How we conduct elections has changed over the years.
It is no longer a show of hands. It isn’t by the roar of the crowd. We don’t drop a pebble in a vessel like they did in ancient Greece — although the evolution of that process is where we get the word “ballot,” from the Italian for “small ball.”
Today, the process is more regimented and specific. It is rife with rules and process. The elections once occurred quickly — like after a battle or the death of another leader. Now they take months, if not years, for the government to prepare and the candidates to campaign.
Politics has changed, too. Parties have risen to power and fallen out of fashion, strengthened their hold and cemented their role. While not a part of vision of the U.S. Constitution when it was adopted, they now have a stranglehold on the process like parasites that can’t be removed without killing the host.
But through it all, one thing has remained: debates. Will that continue in Pennsylvania this year? Good question.

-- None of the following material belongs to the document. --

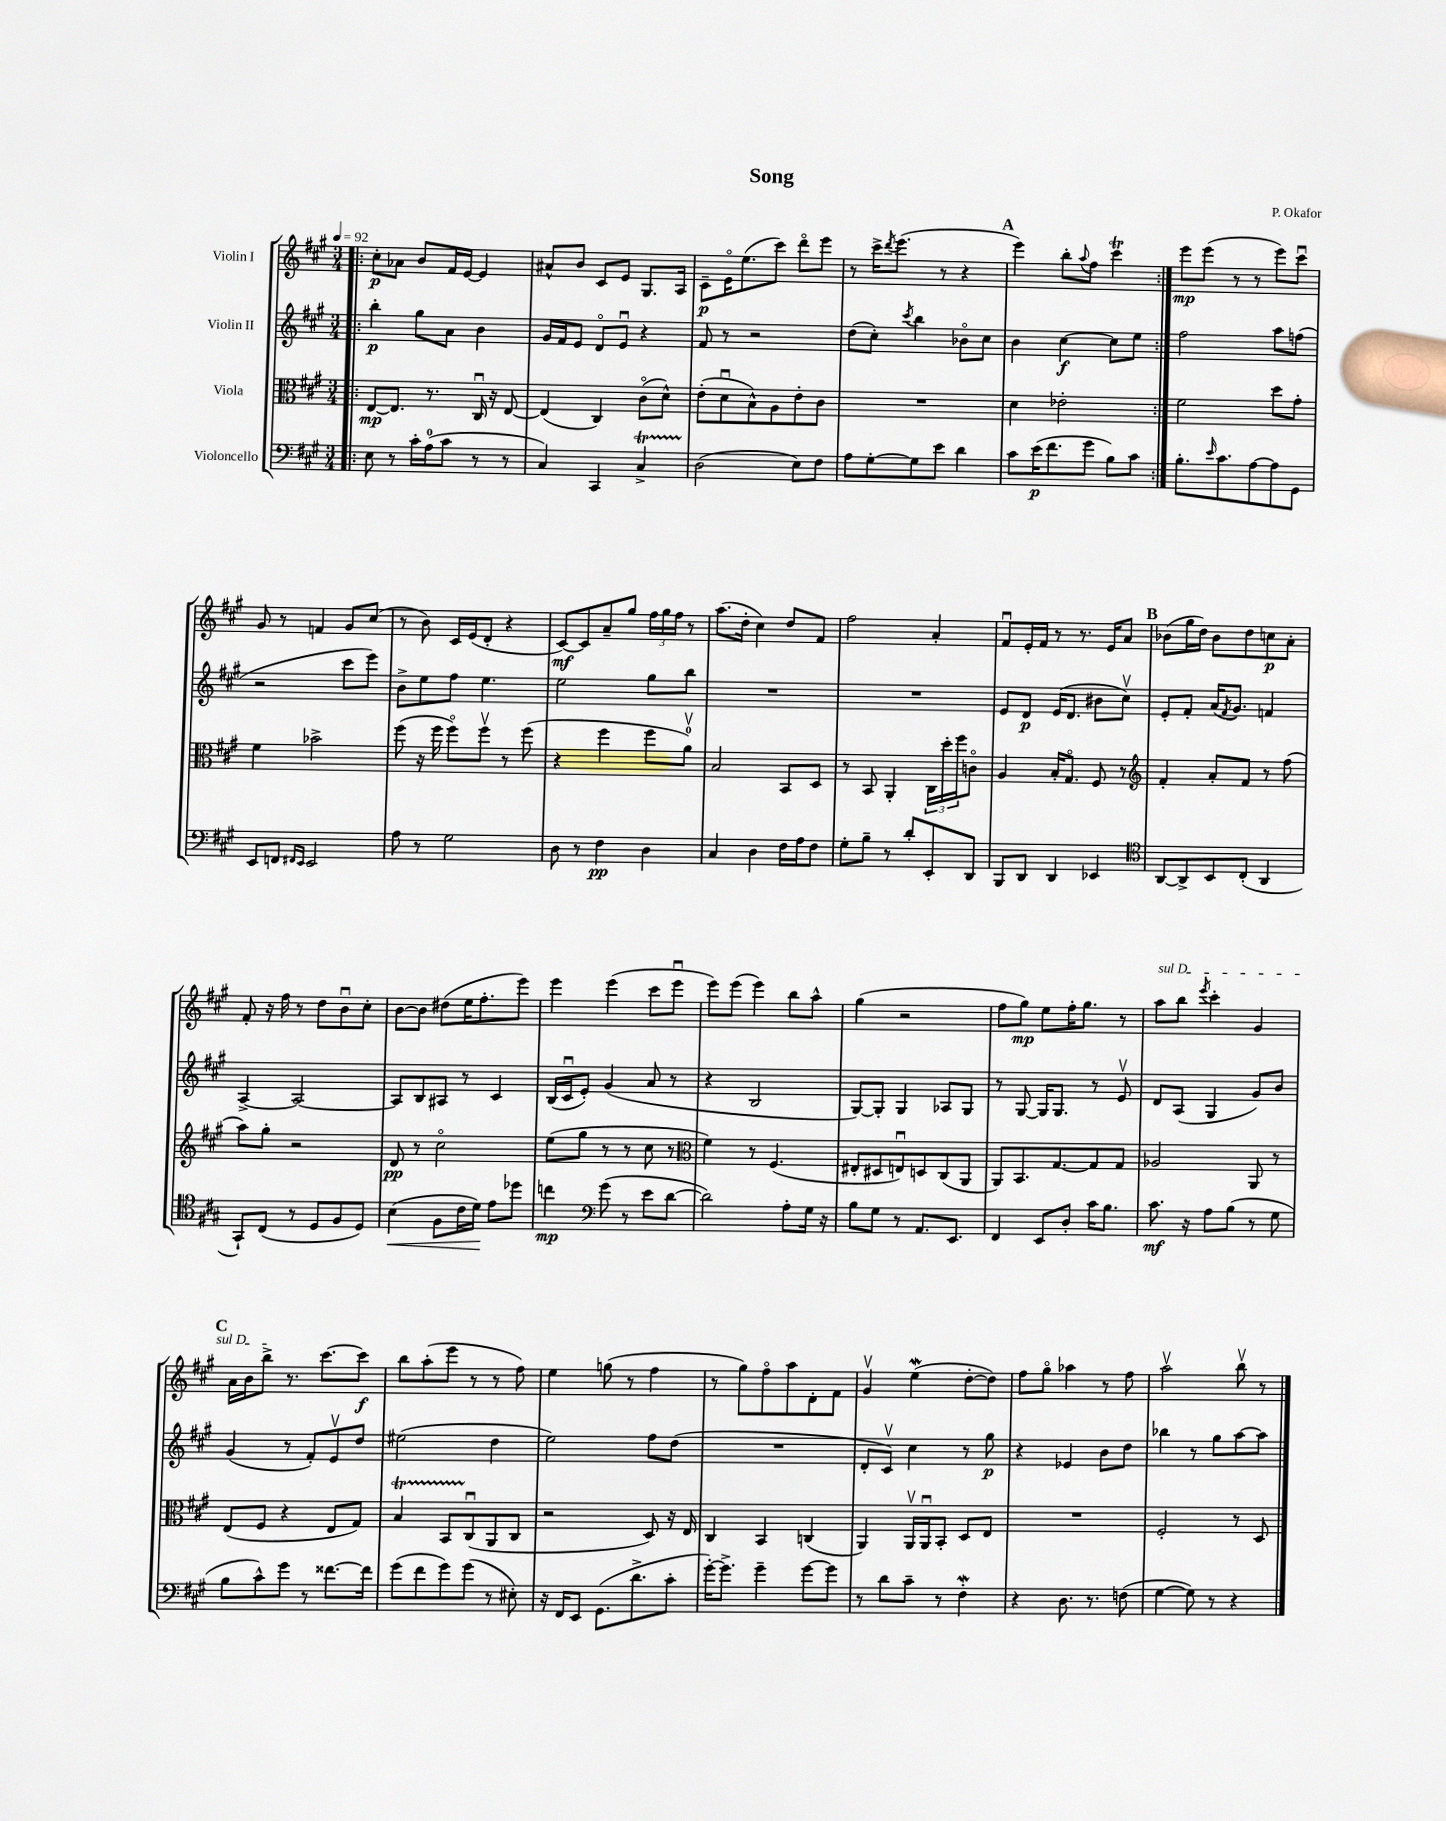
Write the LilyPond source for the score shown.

The U.S. Senate seat occupied by Republican Pat Toomey is up for grabs, with Democratic Lt. Gov. John Fetterman squaring off with his Republican counterpart, former cardiologist and talk show host Dr. Mehmet Oz. It has been — to put it mildly — an unusual race.
Fetterman had a stroke days before the primary, and while Democrats were going to the polls, he was having a pacemaker implanted. Oz, meanwhile, was in a tight race with his closest opponent, David McCormick, that went to court and wasn’t resolved until McCormick conceded in June.
— Ian Miles Cheong (@stillgray) September 12, 2022
Since then, it has only gotten stranger. Fetterman was off the trail for months while recovering but spent plenty of time campaigning online, sniping at Oz as a New Jersey transplant out of touch with Pennsylvanians. Meanwhile, Oz has been everywhere, but polls show his strategy hasn’t helped him overtake Fetterman.
Now with Fetterman back to campaigning and the election just over two months away, things are getting serious. Or they should be. Instead, there is a question mark hanging over the race: Will we ever see a debate between the two?
On Tuesday, Fetterman — who recently and gleefully pegged Oz as being a crudité-eater in a state of veggie trays — declined an offer from the Oz team that included a list of concessions for a KDKA debate next week, including bathroom breaks, an earpiece so staff could feed him answers and paying for any additional medical personnel needed.
Fetterman said it was insulting to stroke survivors. He has a point, but it does seem a bit thin-skinned after months of shamelessly mocking Oz for his wealth, his celebrity and his change of address. Bad taste, particularly from a doctor whose specialty includes Fetterman’s health problems? Perhaps. But it couldn’t have been a surprise after the Fetterman strategy was half Vegas roast and half fraternity prank war.
Once again, both sides are short-changing the people by making this a battle of personalities over problems, of one-liners over issues.
A debate should be the opportunity to cut through the viral videos and get down to business. Maybe it can’t be a debate like those of the past, with two podiums and an hour in front of a moderator. Maybe it needs to be tweaked in a way that won’t just accommodate Fetterman’s health but also the campaign schedules of both sides.
The important thing is not how they debate but that they debate.